## start Text segment

LET'S MEET T. REX (Illustration) American History Ancient Places and/or Civilizations Archeological Wonders Famous Historical Events Geography Fiction Film

Sue, now on permanent display at Chicago’s Field Museum, is the most-complete fossilized skeleton of a Tyrannosaurus Rex specimen ever found. Photo by Connie Ma; license CC BY-SA 2.0

 

To meet the oldest creature in our cast of characters - the T. rex - we’d have to go back to a time when people and animals did not co-exist. What we know about this dinosaur, we’ve learned from fossils. (This animation depicts the fossilization process.)

T. rex, undoubtedly the most famous dinosaur of all, was a North American meat-eating creature first "discovered" in 1902 by Barnum Brown. That specimen was incomplete.

Six years later - in the same Hell Creek, Montana location - Brown found more fossilized remains (follow the link to reconstruct animals from fossil bones) for the American Museum of Natural History. When viewed together, all the findings provided scientists with a good picture of this enormous carnivore.

In 1905, Henry F. Osborn used a Latin phrase - Tyrannosaurus rex - to name the creature. Translated into English, the name means "Tyrant Lizard-King."

The first T. rex mount - made in 1915 and incorporating the 1908 skeleton plus casts of missing pieces from the 1902 discovery - revealed a ferocious creature possessing the power to efficiently annihilate its prey. (Scientists have determined that T. rex ate Triceratops, among other things.)

Digging for dinosaurs has resulted in other stunning discoveries. New "finds" have shown that T. rex was not the biggest creature to roam the earth, and its ancestor - Raptorex kriegsteini, or R. kriegsteini  - was amazingly small.

## end Text segment
## start Entries

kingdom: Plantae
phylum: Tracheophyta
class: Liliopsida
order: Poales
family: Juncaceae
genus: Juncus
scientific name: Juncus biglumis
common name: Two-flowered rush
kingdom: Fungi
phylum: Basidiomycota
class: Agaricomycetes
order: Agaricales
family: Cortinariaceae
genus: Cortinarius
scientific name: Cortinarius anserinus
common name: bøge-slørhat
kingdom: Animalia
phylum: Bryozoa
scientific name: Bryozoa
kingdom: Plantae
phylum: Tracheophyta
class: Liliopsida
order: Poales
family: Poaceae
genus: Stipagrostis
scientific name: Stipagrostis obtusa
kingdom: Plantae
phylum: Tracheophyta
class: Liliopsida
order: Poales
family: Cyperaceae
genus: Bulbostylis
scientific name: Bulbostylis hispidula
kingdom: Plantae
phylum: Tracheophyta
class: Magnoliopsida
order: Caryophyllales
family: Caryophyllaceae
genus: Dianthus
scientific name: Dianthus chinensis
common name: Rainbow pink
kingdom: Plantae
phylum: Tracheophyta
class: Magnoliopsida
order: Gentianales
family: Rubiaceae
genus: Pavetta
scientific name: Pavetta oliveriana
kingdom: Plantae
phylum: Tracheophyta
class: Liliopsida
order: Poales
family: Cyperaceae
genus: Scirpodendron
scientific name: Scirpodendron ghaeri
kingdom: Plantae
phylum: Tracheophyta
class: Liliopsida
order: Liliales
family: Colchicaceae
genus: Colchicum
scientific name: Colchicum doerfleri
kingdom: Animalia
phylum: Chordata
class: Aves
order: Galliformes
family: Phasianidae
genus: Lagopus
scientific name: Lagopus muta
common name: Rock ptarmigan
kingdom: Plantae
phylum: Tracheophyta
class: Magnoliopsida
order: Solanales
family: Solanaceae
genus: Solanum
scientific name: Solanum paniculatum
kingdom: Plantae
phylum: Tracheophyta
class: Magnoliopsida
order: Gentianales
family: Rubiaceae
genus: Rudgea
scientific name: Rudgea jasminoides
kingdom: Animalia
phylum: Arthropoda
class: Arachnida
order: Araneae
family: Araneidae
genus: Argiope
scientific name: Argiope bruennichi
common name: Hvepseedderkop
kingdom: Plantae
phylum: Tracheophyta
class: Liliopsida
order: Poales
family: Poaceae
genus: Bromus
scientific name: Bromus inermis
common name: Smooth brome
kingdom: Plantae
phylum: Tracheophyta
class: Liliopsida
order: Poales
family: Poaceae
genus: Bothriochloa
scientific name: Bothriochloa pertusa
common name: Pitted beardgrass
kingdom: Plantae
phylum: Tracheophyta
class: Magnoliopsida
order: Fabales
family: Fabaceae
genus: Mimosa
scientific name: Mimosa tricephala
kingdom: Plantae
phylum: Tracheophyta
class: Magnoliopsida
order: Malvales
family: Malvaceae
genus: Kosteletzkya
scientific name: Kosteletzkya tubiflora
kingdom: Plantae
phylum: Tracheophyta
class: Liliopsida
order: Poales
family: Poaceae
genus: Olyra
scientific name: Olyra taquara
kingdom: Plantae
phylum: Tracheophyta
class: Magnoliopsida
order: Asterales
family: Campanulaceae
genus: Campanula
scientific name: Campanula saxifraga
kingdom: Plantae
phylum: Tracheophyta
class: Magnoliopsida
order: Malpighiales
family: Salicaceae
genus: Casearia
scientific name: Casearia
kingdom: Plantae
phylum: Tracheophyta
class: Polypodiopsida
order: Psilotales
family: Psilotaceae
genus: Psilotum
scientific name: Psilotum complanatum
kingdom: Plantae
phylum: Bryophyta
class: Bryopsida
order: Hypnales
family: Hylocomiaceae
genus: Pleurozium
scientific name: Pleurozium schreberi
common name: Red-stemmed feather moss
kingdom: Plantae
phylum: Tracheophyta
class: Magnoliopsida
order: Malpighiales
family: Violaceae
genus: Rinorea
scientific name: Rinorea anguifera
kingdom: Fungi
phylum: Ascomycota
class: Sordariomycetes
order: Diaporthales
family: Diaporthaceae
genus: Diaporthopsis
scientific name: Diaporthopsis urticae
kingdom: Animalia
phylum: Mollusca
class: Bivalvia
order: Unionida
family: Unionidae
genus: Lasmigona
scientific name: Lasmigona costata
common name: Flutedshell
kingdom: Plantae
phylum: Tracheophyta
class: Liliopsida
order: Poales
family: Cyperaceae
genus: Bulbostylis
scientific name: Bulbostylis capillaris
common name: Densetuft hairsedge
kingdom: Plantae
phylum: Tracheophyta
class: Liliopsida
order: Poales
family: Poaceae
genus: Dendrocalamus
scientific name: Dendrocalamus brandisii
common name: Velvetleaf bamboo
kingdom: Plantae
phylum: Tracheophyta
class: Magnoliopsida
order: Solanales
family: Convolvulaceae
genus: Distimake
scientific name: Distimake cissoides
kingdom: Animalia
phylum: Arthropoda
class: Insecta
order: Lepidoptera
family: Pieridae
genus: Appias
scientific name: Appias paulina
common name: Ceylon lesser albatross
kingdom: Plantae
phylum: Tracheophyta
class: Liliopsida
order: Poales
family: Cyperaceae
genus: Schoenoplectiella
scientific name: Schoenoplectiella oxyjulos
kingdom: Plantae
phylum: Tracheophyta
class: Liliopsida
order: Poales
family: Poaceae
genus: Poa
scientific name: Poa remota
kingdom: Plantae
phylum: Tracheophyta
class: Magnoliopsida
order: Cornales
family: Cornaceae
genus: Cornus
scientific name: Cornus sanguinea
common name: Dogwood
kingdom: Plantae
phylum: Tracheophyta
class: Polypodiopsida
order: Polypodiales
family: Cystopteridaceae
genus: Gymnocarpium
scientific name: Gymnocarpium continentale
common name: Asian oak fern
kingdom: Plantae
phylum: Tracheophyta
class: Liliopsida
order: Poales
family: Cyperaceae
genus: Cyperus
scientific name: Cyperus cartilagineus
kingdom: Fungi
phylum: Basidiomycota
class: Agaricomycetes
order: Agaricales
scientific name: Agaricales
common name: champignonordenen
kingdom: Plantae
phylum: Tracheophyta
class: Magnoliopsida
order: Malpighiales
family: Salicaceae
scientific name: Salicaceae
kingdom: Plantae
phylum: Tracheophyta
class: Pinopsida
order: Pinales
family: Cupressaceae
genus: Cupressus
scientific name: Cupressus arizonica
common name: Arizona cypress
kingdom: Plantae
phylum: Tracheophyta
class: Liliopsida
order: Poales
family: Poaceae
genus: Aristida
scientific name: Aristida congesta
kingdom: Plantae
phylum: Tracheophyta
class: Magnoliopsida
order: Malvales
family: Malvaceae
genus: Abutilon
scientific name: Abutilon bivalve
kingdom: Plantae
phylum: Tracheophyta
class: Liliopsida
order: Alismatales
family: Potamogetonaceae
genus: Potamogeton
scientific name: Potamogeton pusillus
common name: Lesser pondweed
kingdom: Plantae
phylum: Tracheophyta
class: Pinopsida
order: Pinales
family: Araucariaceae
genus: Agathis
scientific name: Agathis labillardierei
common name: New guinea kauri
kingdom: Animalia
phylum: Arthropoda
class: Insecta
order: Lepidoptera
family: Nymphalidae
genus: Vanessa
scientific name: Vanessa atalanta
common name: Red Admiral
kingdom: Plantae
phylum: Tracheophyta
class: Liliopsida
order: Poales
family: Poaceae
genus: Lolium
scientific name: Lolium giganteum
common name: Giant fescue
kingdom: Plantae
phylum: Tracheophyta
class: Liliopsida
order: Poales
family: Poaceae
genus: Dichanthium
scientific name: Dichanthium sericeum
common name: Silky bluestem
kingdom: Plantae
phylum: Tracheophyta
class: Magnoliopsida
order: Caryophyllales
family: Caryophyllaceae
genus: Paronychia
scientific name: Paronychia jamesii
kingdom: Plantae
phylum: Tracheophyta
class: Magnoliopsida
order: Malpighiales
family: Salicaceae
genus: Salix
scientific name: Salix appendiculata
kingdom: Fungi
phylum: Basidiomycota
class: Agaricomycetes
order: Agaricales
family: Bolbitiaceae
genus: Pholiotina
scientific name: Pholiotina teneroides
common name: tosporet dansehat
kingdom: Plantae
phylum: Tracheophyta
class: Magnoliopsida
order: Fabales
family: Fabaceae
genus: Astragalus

## end Entries

Problem 1: According to the passage about T. rex, what does the name "Tyrannosaurus rex" mean in English?
Problem 2: Transcribe the part of the passage about T. rex starting with "Digging for dinosaurs" and going on through "was amazingly small.".
Problem 3: Write the next part of the passage about T. rex, picking up right after its final sentence.
These rows are separate material, apart from the passage about T. rex.

Result 1: It means "Tyrant Lizard-King."

Result 2:
Digging for dinosaurs has resulted in other stunning discoveries. New "finds" have shown that T. rex was not the biggest creature to roam the earth, and its ancestor - Raptorex kriegsteini, or R. kriegsteini  - was amazingly small.

Result 3:
Thanks to a relatively recent discovery - near the town of Faith, South Dakota - we can see the skeleton of a nearly complete T. rex. Its name is Sue, and it currently resides in Chicago's Field Museum.

Sue’s 5-foot skull is enormous and heavy. It cannot be displayed with the rest of the skeleton. Instead, a replica sits atop the dinosaur’s fossilized bones while the skull itself is encased, with teeth in place, inside a special glass container. Some of Sue’s serrated teeth are more than a foot long!

Although the brain of this massive dinosaur was not fossilized, its braincase was in remarkably good shape. Scientists have determined Sue’s brain was about a foot (or 30.5 centimeters) long. Scans of Sue’s skull, taken by Boeing’s computerized tomography machine, have allowed scientists to create a digitized version.

Sue (whose sex cannot be determined) has given scientists much more knowledge than they previously had regarding the fearsome T. rex. But unlike Attila the Hun - the next character we will meet - no one can tell why Sue died.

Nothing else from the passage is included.